§ **Records excerpted from a collection**:
****************

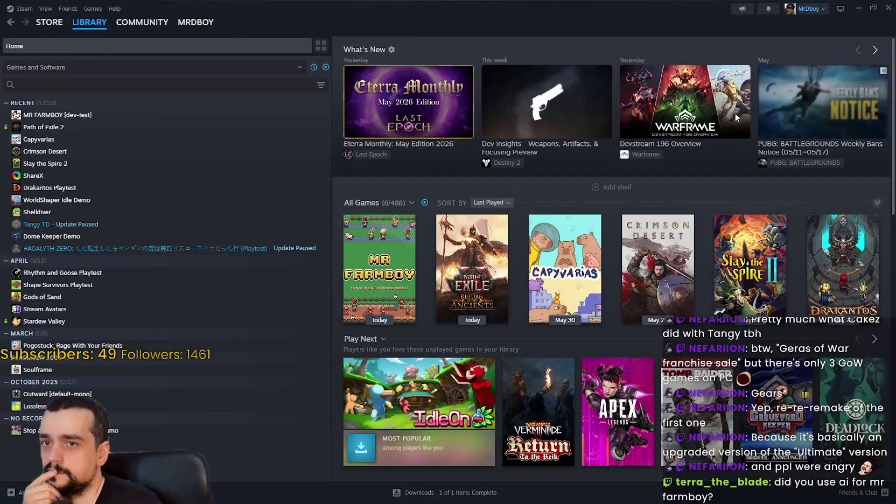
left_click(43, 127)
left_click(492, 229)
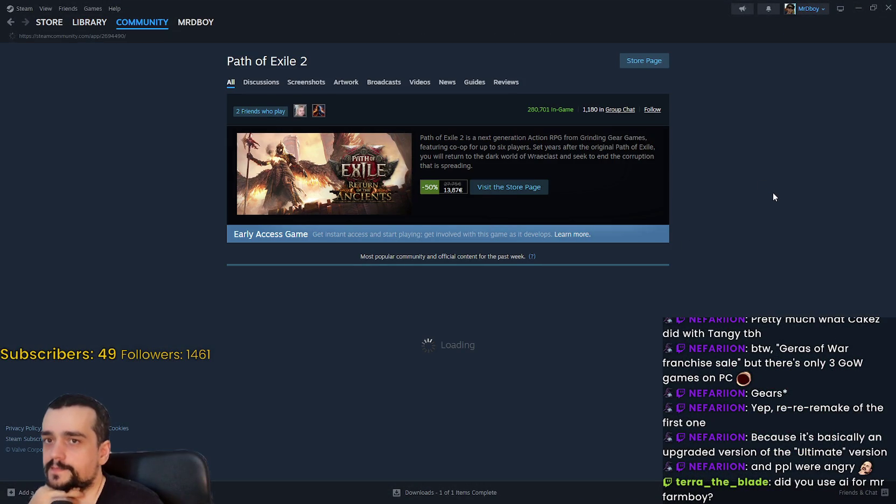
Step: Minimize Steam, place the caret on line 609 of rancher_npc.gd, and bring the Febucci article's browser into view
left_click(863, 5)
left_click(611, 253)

****************

§ **TO DO**: All of the entries above are to be restated word for word, minus the images.

§ **ANSWER TO THIS PROBLEM**:
left_click(43, 127)
left_click(492, 229)
Step: Minimize Steam, place the caret on line 609 of rancher_npc.gd, and bring the Febucci article's browser into view
left_click(863, 5)
left_click(611, 253)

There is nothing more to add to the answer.